Socioeconomic indicators
- • HDI (2010): 0.695
- • GDP per capita (2023): R$60,076.03
- Time zone: UTC−3 (BRT)
- Postal code: 38140-000
- Area code: 34
- Website: prata.mg.gov.br

= Prata, Minas Gerais =

Municipality in Minas Gerais, Brazil

Prata is a municipality in the Triângulo Mineiro region of western Minas Gerais, Brazil. It belongs to the Immediate Geographic Region of Uberlândia and the Intermediate Geographic Region of Uberlândia. The municipality covers 4847.544 km2. Its population was 28,342 in the 2022 census and was estimated at 29,745 in 2025.

The municipality was first created in 1848, suppressed in 1850, restored under the name Prata in 1854, and installed in 1855. Its seat received city status in 1873. Prata consists of the districts of Prata, Jardinésia, and Patrimônio. Fossils found at Serra da Boa Vista formed the type material of the titanosaur Maxakalisaurus topai.

== History ==

The settlement became a district of peace named Nossa Senhora do Carmo dos Morrinhos in 1839 and a parish in 1840. Provincial Law No. 363 created the municipality on 30 September 1848, but it was suppressed in 1850. Provincial Law No. 668 restored the municipality under the name Prata on 27 April 1854, and it was installed on 2 December 1855.
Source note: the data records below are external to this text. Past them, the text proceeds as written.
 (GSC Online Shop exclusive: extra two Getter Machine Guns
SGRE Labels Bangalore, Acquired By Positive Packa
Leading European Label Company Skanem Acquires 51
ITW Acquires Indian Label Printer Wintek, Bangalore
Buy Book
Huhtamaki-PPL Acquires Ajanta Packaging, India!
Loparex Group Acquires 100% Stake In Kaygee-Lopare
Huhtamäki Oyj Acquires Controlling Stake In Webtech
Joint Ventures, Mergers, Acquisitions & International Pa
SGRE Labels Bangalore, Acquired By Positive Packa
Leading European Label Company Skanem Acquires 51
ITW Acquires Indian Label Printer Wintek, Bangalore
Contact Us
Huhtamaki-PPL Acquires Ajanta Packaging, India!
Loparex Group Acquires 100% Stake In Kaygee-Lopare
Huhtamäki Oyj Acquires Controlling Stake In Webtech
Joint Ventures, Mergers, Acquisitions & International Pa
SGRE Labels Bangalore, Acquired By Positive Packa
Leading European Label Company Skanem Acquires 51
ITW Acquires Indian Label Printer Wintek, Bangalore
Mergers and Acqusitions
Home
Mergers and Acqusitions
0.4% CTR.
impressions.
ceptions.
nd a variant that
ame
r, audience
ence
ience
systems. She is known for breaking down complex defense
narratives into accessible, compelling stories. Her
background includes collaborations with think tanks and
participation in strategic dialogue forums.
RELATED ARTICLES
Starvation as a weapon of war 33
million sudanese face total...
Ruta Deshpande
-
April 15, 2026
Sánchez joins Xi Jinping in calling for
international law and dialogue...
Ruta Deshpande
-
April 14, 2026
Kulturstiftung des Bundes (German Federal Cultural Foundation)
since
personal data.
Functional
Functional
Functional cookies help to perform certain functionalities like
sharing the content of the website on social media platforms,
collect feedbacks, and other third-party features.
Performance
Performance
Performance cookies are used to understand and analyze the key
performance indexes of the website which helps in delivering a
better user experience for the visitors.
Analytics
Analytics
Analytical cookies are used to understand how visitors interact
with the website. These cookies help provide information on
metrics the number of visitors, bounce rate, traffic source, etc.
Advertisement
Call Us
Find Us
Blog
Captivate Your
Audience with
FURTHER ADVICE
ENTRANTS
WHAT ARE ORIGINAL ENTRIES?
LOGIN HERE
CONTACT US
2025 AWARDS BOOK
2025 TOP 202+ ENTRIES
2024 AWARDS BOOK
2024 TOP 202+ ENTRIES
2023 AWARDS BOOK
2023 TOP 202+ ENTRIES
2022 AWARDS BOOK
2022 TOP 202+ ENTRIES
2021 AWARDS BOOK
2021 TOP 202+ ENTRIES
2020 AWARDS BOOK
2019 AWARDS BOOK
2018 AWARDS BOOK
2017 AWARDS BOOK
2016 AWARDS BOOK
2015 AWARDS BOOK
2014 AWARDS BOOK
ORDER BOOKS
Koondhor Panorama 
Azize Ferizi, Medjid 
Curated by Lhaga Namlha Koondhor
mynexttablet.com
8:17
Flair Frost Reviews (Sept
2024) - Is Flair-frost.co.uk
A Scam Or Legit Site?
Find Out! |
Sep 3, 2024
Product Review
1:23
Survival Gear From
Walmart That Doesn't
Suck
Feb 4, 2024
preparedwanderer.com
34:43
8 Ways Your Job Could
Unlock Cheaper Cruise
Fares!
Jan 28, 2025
Provincial Law No. 2,002 elevated the municipal seat to city status on 15 November 1873. Campina Verde was separated from Prata in 1938, when the district of Patrimônio was created from part of the district then called Jardim. Jardim was renamed Jardinésia in 1943.

== Geography ==

Prata lies in the Triângulo Mineiro of western Minas Gerais and covers 4847.544 km2. The municipal seat stands at an elevation of 631 m near the BR-153 highway.
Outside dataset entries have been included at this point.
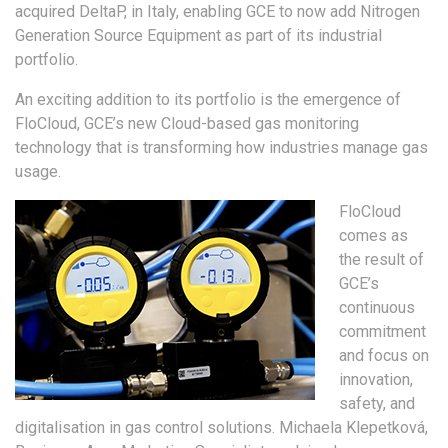
acquired DeltaP, in Italy, enabling GCE to now add Nitrogen
Generation Source Equipment as part of its industrial
portfolio.
An exciting addition to its portfolio is the emergence of
FloCloud, GCE’s new Cloud-based gas monitoring
technology that is transforming how industries manage gas
usage.
FloCloud
comes as
the result of
GCE’s
continuous
commitment
and focus on
innovation,
safety, and
digitalisation in gas control solutions. Michaela Klepetková,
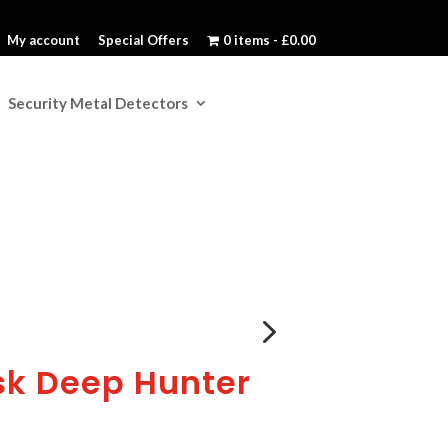
My account
Special Offers
0 items
£0.00
Security Metal Detectors
5
k Deep Hunter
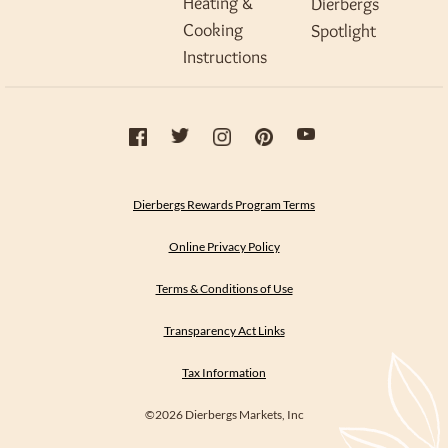
Heating &
Dierbergs
Cooking
Spotlight
Instructions
Dierbergs Rewards Program Terms
Online Privacy Policy
Terms & Conditions of Use
Transparency Act Links
Tax Information
©2026 Dierbergs Markets, Inc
Most of the municipality occupies a moderately dissected sedimentary plateau, with residual landforms in the west and river plains in the east. Elevations range from about 492 m along the Verde River, on the boundary with Campina Verde, to 866 m at Chapadão do Prata, near the boundary with Veríssimo. The natural vegetation is predominantly Cerrado, with areas of semideciduous seasonal forest along the valleys of the principal rivers.
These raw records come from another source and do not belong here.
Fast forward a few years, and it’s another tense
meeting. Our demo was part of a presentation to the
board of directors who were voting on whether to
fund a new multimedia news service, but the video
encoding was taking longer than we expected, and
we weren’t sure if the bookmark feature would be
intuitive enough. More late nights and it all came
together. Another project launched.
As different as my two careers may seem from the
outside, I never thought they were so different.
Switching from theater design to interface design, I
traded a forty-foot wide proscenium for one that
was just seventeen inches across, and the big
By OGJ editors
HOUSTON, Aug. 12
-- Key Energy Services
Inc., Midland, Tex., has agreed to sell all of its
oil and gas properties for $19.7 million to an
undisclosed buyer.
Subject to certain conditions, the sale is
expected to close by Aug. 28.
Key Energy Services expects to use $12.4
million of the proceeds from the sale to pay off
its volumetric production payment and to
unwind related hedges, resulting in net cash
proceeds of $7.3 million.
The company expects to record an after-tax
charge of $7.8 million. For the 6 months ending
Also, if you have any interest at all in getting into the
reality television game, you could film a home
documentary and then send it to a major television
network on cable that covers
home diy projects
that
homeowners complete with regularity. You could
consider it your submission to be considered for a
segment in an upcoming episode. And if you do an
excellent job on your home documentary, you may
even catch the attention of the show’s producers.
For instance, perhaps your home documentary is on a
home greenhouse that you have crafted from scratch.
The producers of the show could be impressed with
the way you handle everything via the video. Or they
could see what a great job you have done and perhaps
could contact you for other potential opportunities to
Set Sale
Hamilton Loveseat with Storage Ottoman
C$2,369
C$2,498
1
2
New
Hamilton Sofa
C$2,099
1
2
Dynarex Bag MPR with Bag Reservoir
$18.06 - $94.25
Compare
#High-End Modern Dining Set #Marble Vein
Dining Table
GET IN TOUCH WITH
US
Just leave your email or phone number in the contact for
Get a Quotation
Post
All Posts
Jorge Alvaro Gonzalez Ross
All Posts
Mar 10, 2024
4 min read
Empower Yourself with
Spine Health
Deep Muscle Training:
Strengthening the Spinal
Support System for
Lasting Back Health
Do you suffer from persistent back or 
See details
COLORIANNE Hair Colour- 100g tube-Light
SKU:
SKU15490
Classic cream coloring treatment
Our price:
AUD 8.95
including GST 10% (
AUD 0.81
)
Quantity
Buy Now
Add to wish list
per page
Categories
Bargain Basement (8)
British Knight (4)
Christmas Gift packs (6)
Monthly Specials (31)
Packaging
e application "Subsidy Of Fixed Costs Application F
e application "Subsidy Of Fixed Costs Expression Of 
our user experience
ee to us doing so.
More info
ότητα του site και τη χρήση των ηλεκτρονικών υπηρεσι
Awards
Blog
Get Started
Prata has a tropical climate with a rainy summer, concentrated mainly from December through March, and a dry winter from May through August. Its waterways drain into two parts of the Paraná River basin. The Verde River and Boa Vista stream belong to the Grande River system, while the Tejuco, Prata, Douradinho, Cocal, Pedras, and Peixe rivers drain toward the Paranaíba River.

== Paleontology ==

Fossils excavated at Serra da Boa Vista between 1998 and 2002 were described in 2006 as the new titanosaur species Maxakalisaurus topai. The remains came from rocks of the Late Cretaceous Adamantina Formation. A reconstruction of the dinosaur was mounted at the National Museum of Brazil in 2006, becoming the first large Brazilian dinosaur assembled for exhibition in the country.